References to awards in previous cases
"We wholly agree with the ruling in Rantzen that juries should not a present be reminded of previous libel awards by juries. The awards will have been made in the absence of specific guidance by the judge and may themselves by very unreliable markers".
References to awards in personal injury cases
"The conventional compensatory scales in personal injury cases must be taken to represent fair compensation in such cases unless and until those scales are amended by the courts or by Parliament. It is in our view offensive to public opinion and rightly so, that a defamation plaintiff [claimant] should recover damages for injury to reputation greater, perhaps a by a significant factor, than if that same plaintiff [claimant]had been rendered a helpless cripple or an insensate vegetable. The time has in our view come when judges and counsel should be free to draw the attention of juries to these comparisons".
Conclusion
"The modest but important changes in practice described above would not in our view undermine the enduring constitutional position of the libel jury. Historically, the significance of the libel jury has lain not in their role of assessing damages, but their role of deciding whether the publication complained of is a libel or no. The changes which we favour will, in our opinion, buttress the constitutional role of the libel jury by rendering their proceedings more rational and so more acceptable to the public opinion".
Injunction
Where a claimant has brought successful defamation proceedings against a defendant he may easily obtain an injunction to prevent any further publication of the defamatory statement.
However, a claimant may also wish to seek to obtain an injunction against an alleged defamer before proceedings have begun. In Bonnard v Perryman (1891) 2 Ch 269 the court held that whilst it had jurisdiction to prevent or restrain publication by the use of an interloctury injunction this jurisdiction was strictly discretionary and only to be used in cases where, if a jury were to find the words complained of not defamatory, that verdict would be set aside as unreasonable and where, although the defendant swears he has a plea of justification, the Court can be totally sure that it would fail. An injunction was not granted on the facts of the case and the court added that it would only be granted in the most 'exceptional cases', the court would not interfere and wished to leave the relevant matters to the jury.
Lord Denning explained the rationale of this rule in Fraser v Evans [1969] 1 QB 349 and applied and expanded it a little in Harakas and others v Baltic Merchantile and Shipping Exchange Ltd and another [1982] 1 WLR 958.
There is an exception to the rule in Bonnard v Perryman provided by A-G v News Group Newspapers Ltd [1987] QB 1 whereby an injunction shall be granted if the conditions of the Contempt of Court Act, 1981 are fulfilled. In that case an injunction was obtained against the News of the World to prevent it from publishing several allegations. The claimant had already issued defamation proceedings against the News of the World for allegations published in earlier editions.

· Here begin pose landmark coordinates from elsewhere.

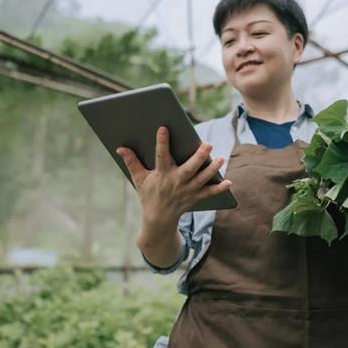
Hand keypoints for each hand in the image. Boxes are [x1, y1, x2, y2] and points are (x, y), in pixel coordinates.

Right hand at [116, 126, 231, 228]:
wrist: (158, 219)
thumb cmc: (148, 194)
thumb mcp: (138, 179)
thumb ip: (131, 162)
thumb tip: (120, 147)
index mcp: (161, 175)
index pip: (161, 156)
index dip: (161, 142)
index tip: (163, 128)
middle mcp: (176, 182)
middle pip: (189, 168)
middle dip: (199, 157)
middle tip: (208, 144)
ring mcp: (187, 191)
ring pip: (202, 179)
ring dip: (212, 169)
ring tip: (220, 158)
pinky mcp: (195, 197)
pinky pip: (209, 193)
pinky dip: (219, 189)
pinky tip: (228, 182)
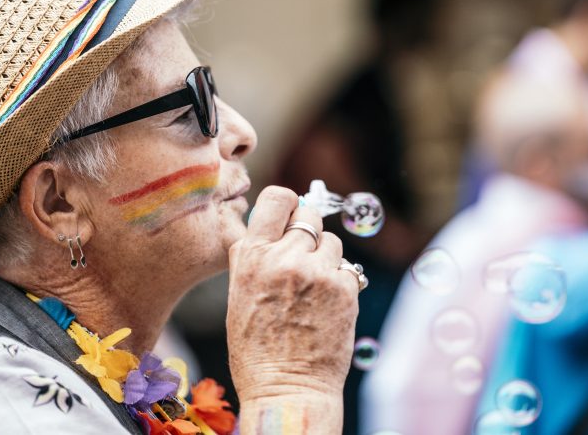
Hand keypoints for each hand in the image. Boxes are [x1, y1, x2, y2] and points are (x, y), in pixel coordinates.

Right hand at [226, 186, 358, 401]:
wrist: (287, 389)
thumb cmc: (257, 349)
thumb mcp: (240, 295)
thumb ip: (254, 256)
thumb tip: (273, 225)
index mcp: (251, 256)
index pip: (277, 198)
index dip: (287, 205)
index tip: (290, 216)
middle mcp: (284, 257)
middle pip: (308, 214)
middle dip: (308, 230)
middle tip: (304, 255)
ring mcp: (316, 272)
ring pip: (331, 241)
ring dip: (325, 258)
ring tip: (313, 289)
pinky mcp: (344, 288)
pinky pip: (347, 267)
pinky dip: (340, 281)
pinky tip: (327, 304)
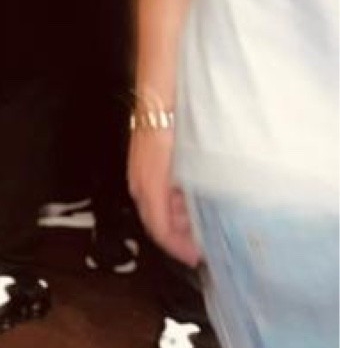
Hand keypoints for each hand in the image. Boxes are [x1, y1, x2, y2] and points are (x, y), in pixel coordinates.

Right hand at [128, 127, 200, 266]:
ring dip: (181, 218)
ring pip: (160, 206)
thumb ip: (189, 197)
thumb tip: (202, 220)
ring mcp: (142, 170)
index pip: (160, 231)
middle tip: (205, 243)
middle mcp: (140, 182)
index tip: (196, 258)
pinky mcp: (148, 160)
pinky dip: (177, 199)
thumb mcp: (185, 164)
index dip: (179, 249)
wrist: (160, 89)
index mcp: (148, 188)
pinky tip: (195, 194)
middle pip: (158, 221)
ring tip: (205, 221)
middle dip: (182, 236)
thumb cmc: (171, 122)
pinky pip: (160, 189)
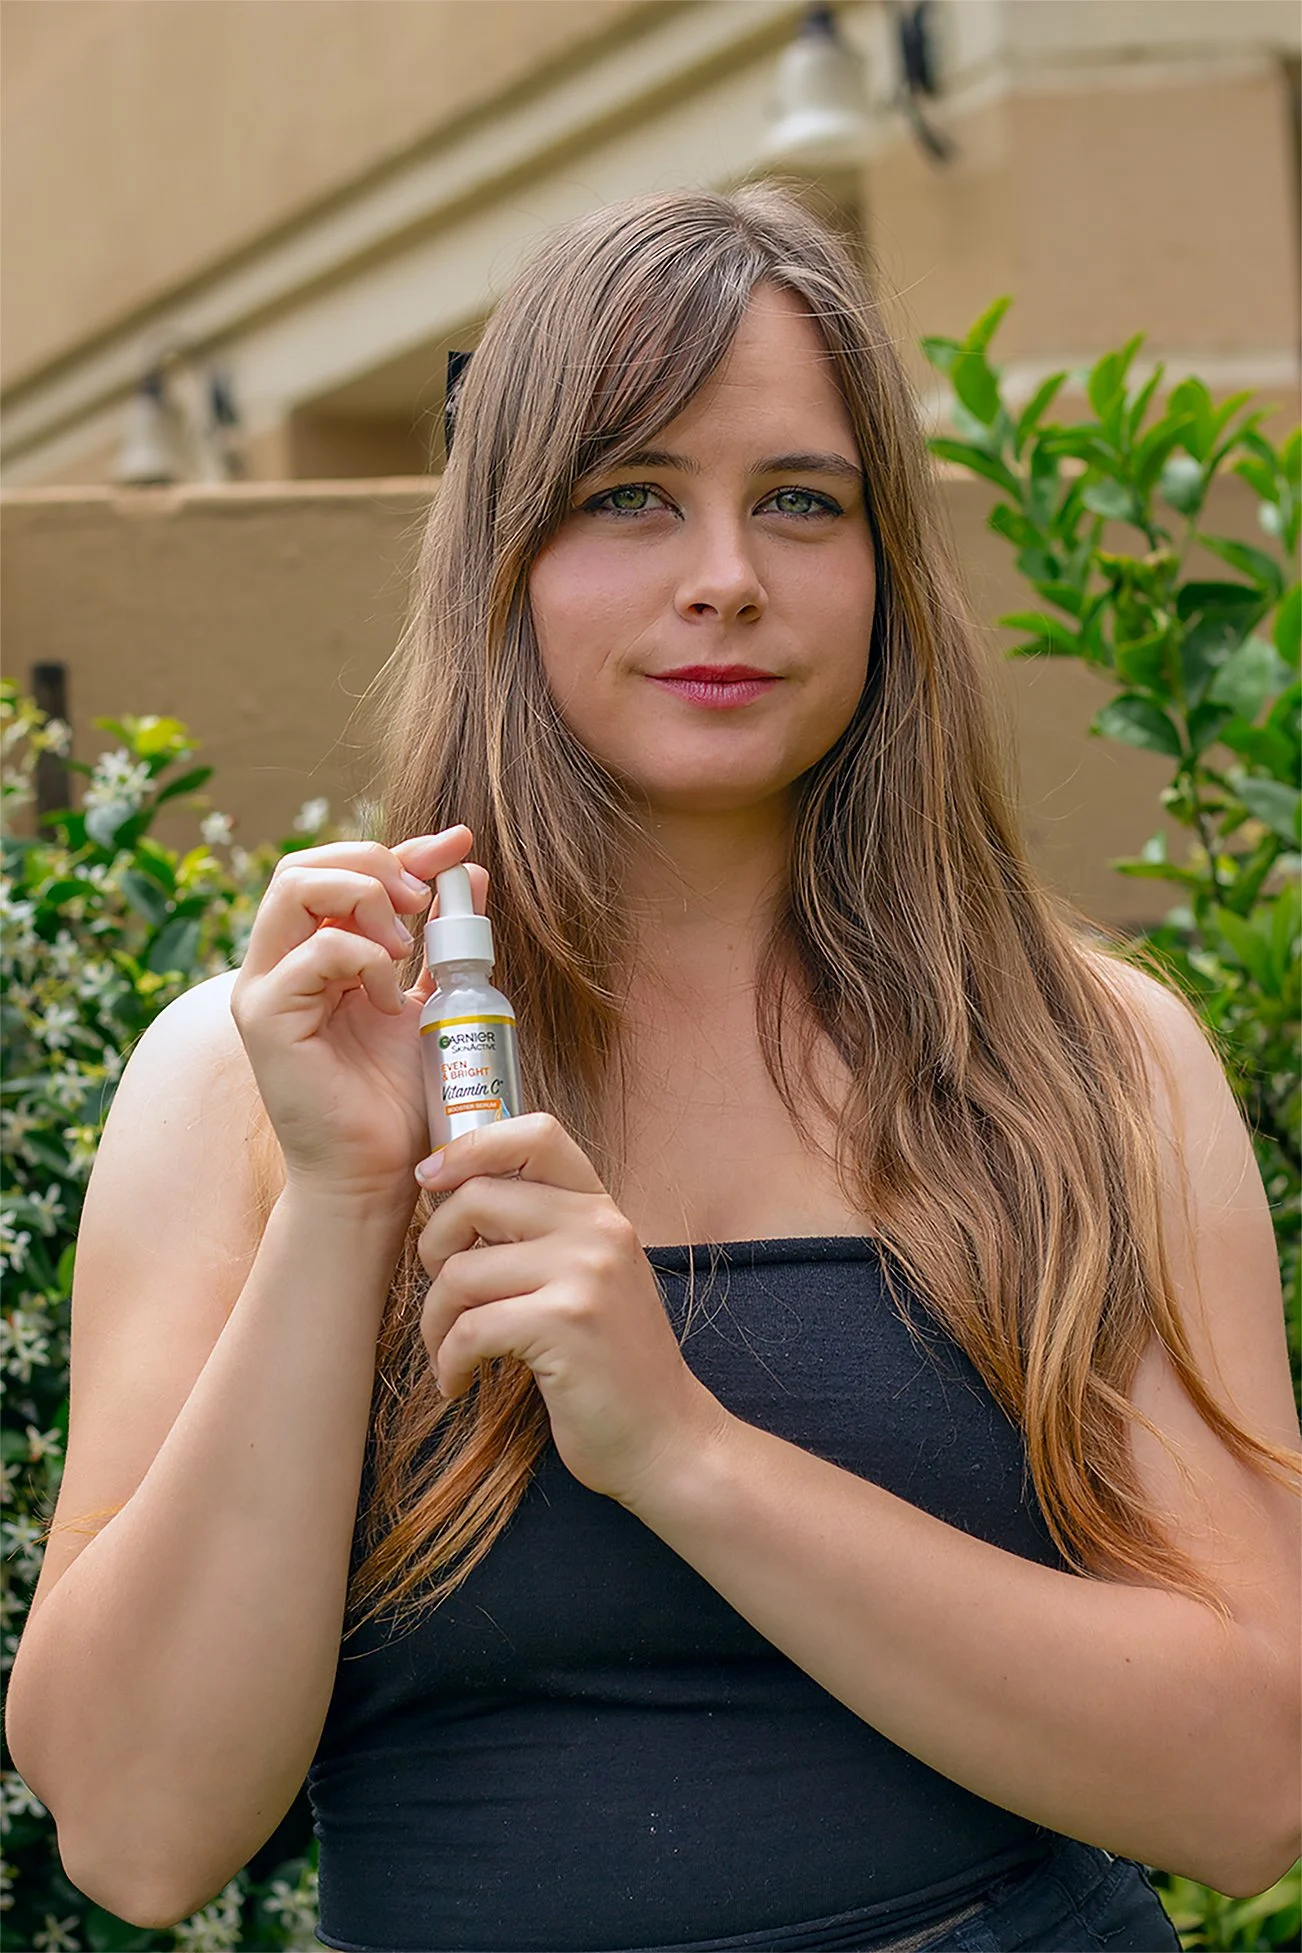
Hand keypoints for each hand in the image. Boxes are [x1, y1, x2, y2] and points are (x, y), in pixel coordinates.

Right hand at [230, 828, 488, 1204]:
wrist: (377, 1176)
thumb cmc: (398, 1098)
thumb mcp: (430, 1000)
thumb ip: (439, 939)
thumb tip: (467, 872)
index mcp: (310, 955)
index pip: (337, 870)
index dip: (400, 849)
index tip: (458, 846)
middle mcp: (277, 964)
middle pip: (304, 865)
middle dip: (375, 864)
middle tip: (423, 900)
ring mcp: (264, 989)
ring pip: (295, 889)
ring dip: (364, 899)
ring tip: (403, 947)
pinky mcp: (265, 1020)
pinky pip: (312, 953)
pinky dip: (362, 959)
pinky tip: (390, 998)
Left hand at [414, 1112, 728, 1504]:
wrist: (666, 1440)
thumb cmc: (612, 1365)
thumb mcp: (590, 1278)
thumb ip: (543, 1234)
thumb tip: (453, 1197)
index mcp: (601, 1211)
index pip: (536, 1134)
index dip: (470, 1147)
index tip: (432, 1179)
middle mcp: (598, 1229)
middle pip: (475, 1198)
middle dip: (434, 1248)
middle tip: (445, 1296)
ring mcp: (585, 1274)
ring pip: (461, 1271)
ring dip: (437, 1322)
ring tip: (452, 1354)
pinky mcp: (565, 1324)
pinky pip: (469, 1328)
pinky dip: (449, 1361)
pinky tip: (459, 1382)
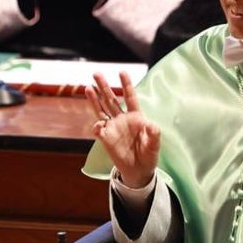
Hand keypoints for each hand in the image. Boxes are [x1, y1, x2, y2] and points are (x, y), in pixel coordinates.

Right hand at [86, 71, 158, 188]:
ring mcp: (113, 128)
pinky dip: (97, 126)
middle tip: (96, 73)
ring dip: (94, 99)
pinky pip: (98, 130)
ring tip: (87, 87)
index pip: (130, 97)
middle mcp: (122, 119)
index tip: (122, 72)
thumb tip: (152, 125)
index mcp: (136, 117)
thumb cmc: (149, 155)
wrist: (139, 170)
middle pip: (111, 99)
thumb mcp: (154, 145)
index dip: (126, 85)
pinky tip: (99, 125)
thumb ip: (154, 134)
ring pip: (101, 110)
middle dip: (104, 86)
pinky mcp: (106, 139)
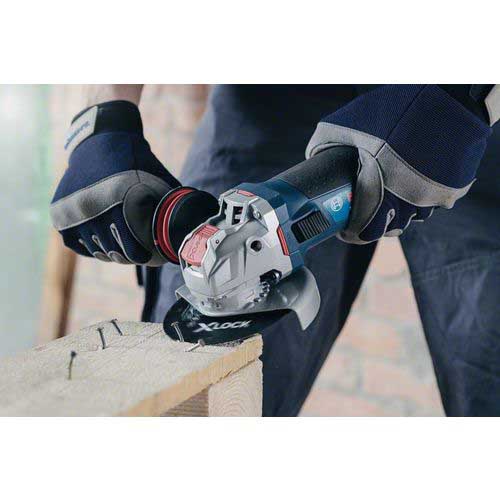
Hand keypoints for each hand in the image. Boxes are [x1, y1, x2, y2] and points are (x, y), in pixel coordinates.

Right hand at [50, 100, 180, 264]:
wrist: (101, 139)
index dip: (142, 256)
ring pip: (95, 249)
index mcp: (118, 202)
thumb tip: (187, 231)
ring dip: (109, 251)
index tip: (147, 255)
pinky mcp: (59, 213)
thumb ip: (171, 208)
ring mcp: (72, 212)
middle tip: (135, 252)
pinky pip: (76, 243)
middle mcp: (91, 209)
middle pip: (113, 252)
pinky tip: (103, 240)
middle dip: (127, 255)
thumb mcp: (159, 182)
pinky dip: (90, 245)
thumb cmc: (137, 162)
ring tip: (120, 246)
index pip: (131, 250)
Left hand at [306, 84, 493, 243]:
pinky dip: (420, 196)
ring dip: (399, 210)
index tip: (346, 229)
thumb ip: (326, 143)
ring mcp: (432, 198)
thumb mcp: (347, 123)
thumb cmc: (393, 111)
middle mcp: (407, 202)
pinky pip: (432, 202)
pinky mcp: (452, 190)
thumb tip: (312, 158)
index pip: (365, 232)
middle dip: (375, 223)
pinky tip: (412, 180)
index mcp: (378, 192)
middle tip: (366, 210)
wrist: (450, 98)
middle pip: (389, 229)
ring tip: (389, 191)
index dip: (354, 233)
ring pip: (412, 217)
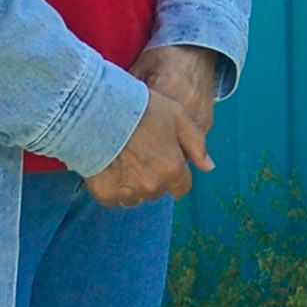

The statements to be published had been published by the Mail on Sunday, against whom the claimant also had an injunction, although the News of the World claimed that its information was from independent investigations.
In cases where a libel is threatened by the defendant the claimant may obtain a quia timet injunction following the decision in British Data Management plc v Boxer Commercial Removal plc and another [1996] 3 All ER 707. The claimant must be able to show to the court with certainty the gist of the threatened libel, a verbatim record is not necessary.